§ Prompt 1: Reproduce the entire mathematical excerpt without changing anything.

§ Quoted passage:
= Beginning of Section =
Any way, there always exists \(C_1>0\) such that for any \(u\in {\mathcal {P}}_{p,q}\),

$$\begin{aligned} E_{p,q}(u)=\left( \frac{\gamma _p}{2}-\frac{1}{p}\right) \int _{{\mathbb {R}}^N}|u|^pdx +\left( \frac{\gamma _q}{2}-\frac{1}{q}\right) \mu \int _{{\mathbb {R}}^N}|u|^qdx\ge C_1, \end{aligned}$$
(2.5)

which implies \(c_{p,q}>0\).

Case 2 (\(p= 2^*\)). Similarly to Case 1, just in (2.4), we estimate the term \(\int _{{\mathbb {R}}^N}|u|^{2^*}dx\) by using

$$\begin{aligned} \int _{{\mathbb {R}}^N}|u|^{2^*}dx\le \left( \frac{\int _{{\mathbb {R}}^N}|\nabla u|^2dx}{S}\right) ^{\frac{N}{N-2}}, \end{aligned}$$

see (3.2). \(\square \)

Lemma 2.5

Let \(N\ge 1\), \(a>0\), \(\mu >0\) and \({\bar{p}}\le q<p<2^*\). If \(q={\bar{p}}\), we further assume that \(\mu a^{\frac{4}{N}}<({\bar{a}}_N)^{\frac{4}{N}}\). Then \(c_{p,q}\) is attained by a real-valued positive, radially symmetric and radially non-increasing function.
= End of Section =
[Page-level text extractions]
= Beginning of Section =
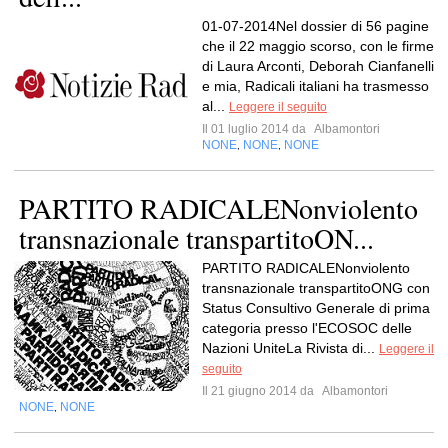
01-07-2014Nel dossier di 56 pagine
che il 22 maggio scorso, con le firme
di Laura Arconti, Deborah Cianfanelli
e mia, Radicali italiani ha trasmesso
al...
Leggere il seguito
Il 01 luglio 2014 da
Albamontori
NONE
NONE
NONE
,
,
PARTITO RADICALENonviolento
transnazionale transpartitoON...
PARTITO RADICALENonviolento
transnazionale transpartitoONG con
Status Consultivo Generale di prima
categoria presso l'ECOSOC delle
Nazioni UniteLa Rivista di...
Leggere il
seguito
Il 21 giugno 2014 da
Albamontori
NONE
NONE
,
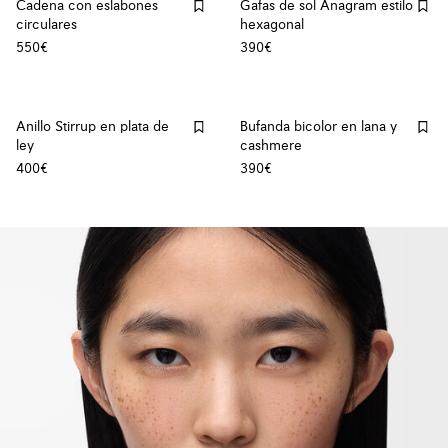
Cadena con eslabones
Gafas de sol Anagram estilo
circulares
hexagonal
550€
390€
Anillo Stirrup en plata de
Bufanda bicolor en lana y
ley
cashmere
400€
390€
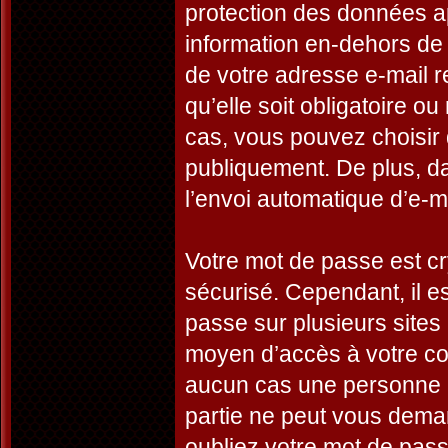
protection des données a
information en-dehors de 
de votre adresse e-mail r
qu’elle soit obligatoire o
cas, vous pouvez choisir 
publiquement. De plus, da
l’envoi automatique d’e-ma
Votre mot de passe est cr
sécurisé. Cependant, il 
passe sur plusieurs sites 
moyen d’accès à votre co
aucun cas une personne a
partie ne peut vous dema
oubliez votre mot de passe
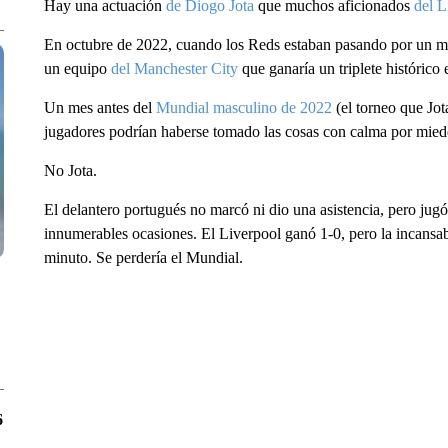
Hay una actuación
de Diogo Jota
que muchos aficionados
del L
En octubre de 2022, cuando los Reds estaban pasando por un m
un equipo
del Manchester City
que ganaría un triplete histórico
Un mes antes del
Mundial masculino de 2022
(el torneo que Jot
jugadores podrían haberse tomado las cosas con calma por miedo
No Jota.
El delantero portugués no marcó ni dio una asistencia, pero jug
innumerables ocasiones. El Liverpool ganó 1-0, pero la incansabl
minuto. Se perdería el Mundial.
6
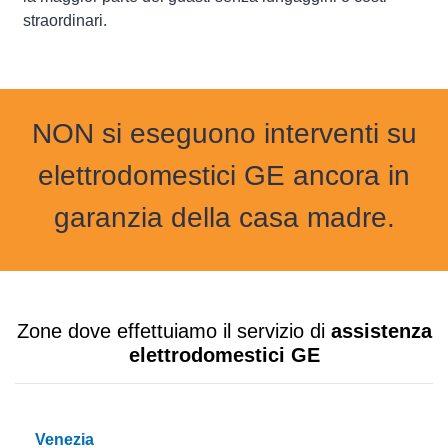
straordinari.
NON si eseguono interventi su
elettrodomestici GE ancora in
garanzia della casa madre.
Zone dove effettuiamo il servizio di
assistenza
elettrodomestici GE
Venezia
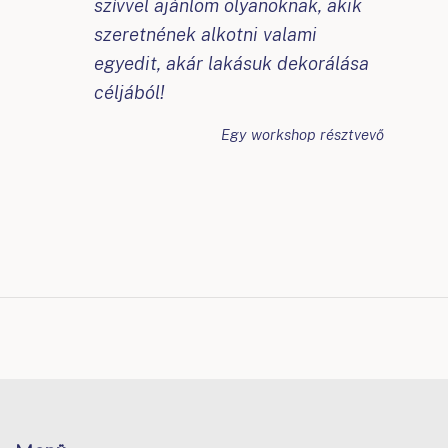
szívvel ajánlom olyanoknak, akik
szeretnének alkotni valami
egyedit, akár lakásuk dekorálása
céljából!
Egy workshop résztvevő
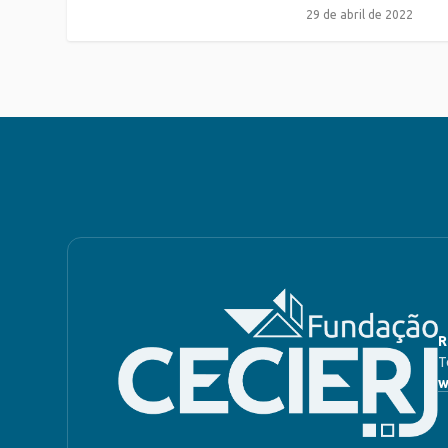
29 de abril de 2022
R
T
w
= End of Section =
§ Prompt 2: Edit the records between the line holding "straordinari." and the end of the records, inclusive, so that "Venezia" becomes "Padova" and nothing else changes. Return only those lines, leaving out the pictures.

§ Final answer 1:
Any way, there always exists \(C_1>0\) such that for any \(u\in {\mathcal {P}}_{p,q}\),

$$\begin{aligned} E_{p,q}(u)=\left( \frac{\gamma _p}{2}-\frac{1}{p}\right) \int _{{\mathbb {R}}^N}|u|^pdx +\left( \frac{\gamma _q}{2}-\frac{1}{q}\right) \mu \int _{{\mathbb {R}}^N}|u|^qdx\ge C_1, \end{aligned}$$
(2.5)

which implies \(c_{p,q}>0\).

Case 2 (\(p= 2^*\)). Similarly to Case 1, just in (2.4), we estimate the term \(\int _{{\mathbb {R}}^N}|u|^{2^*}dx\) by using

$$\begin{aligned} \int _{{\mathbb {R}}^N}|u|^{2^*}dx\le \left( \frac{\int _{{\mathbb {R}}^N}|\nabla u|^2dx}{S}\right) ^{\frac{N}{N-2}}, \end{aligned}$$

see (3.2). \(\square \)

Lemma 2.5

Let \(N\ge 1\), \(a>0\), \(\mu >0\) and \({\bar{p}}\le q<p<2^*\). If \(q={\bar{p}}\), we further assume that \(\mu a^{\frac{4}{N}}<({\bar{a}}_N)^{\frac{4}{N}}\). Then \(c_{p,q}\) is attained by a real-valued positive, radially symmetric and radially non-increasing function.

§ Final answer 2:
straordinari.
NON si eseguono interventi su
elettrodomestici GE ancora in
garanzia della casa madre.
Zone dove effettuiamo il servizio di
assistenza
elettrodomestici GE
Padova
szívvel ajánlom olyanoknak, akik
szeretnének alkotni valami
egyedit, akár lakásuk dekorálása
céljából!
Egy workshop résztvevő
29 de abril de 2022
R
T
w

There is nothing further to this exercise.